| Activity |
Please repeat only these lines, exactly: the one containing "apply_amt_pred, 20221121: 2.538 -> 2.547" and all that come after it in the material.

(Excerpted records begins)

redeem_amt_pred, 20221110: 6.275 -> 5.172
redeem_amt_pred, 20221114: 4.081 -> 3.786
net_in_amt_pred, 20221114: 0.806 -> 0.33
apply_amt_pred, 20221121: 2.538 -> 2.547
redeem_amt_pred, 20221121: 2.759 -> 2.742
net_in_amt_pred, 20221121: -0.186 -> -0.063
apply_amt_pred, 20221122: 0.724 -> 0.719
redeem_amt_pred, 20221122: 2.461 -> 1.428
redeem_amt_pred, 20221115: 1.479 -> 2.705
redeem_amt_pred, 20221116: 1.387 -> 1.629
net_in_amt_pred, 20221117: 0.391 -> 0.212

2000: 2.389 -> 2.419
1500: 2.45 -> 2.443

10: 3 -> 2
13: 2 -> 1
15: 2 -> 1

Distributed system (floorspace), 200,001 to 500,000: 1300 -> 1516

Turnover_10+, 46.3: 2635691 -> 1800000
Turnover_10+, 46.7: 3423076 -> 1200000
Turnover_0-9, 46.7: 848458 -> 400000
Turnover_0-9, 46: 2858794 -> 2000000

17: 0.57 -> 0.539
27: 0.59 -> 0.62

(Excerpted records ends)

| Your solution |
apply_amt_pred, 20221121: 2.538 -> 2.547
redeem_amt_pred, 20221121: 2.759 -> 2.742
net_in_amt_pred, 20221121: -0.186 -> -0.063
apply_amt_pred, 20221122: 0.724 -> 0.719
redeem_amt_pred, 20221122: 2.461 -> 1.428
redeem_amt_pred, 20221115: 1.479 -> 2.705
redeem_amt_pred, 20221116: 1.387 -> 1.629
net_in_amt_pred, 20221117: 0.391 -> 0.212

2000: 2.389 -> 2.419
1500: 2.45 -> 2.443

10: 3 -> 2
13: 2 -> 1
15: 2 -> 1

Distributed system (floorspace), 200,001 to 500,000: 1300 -> 1516

Turnover_10+, 46.3: 2635691 -> 1800000
Turnover_10+, 46.7: 3423076 -> 1200000
Turnover_0-9, 46.7: 848458 -> 400000
Turnover_0-9, 46: 2858794 -> 2000000

17: 0.57 -> 0.539
27: 0.59 -> 0.62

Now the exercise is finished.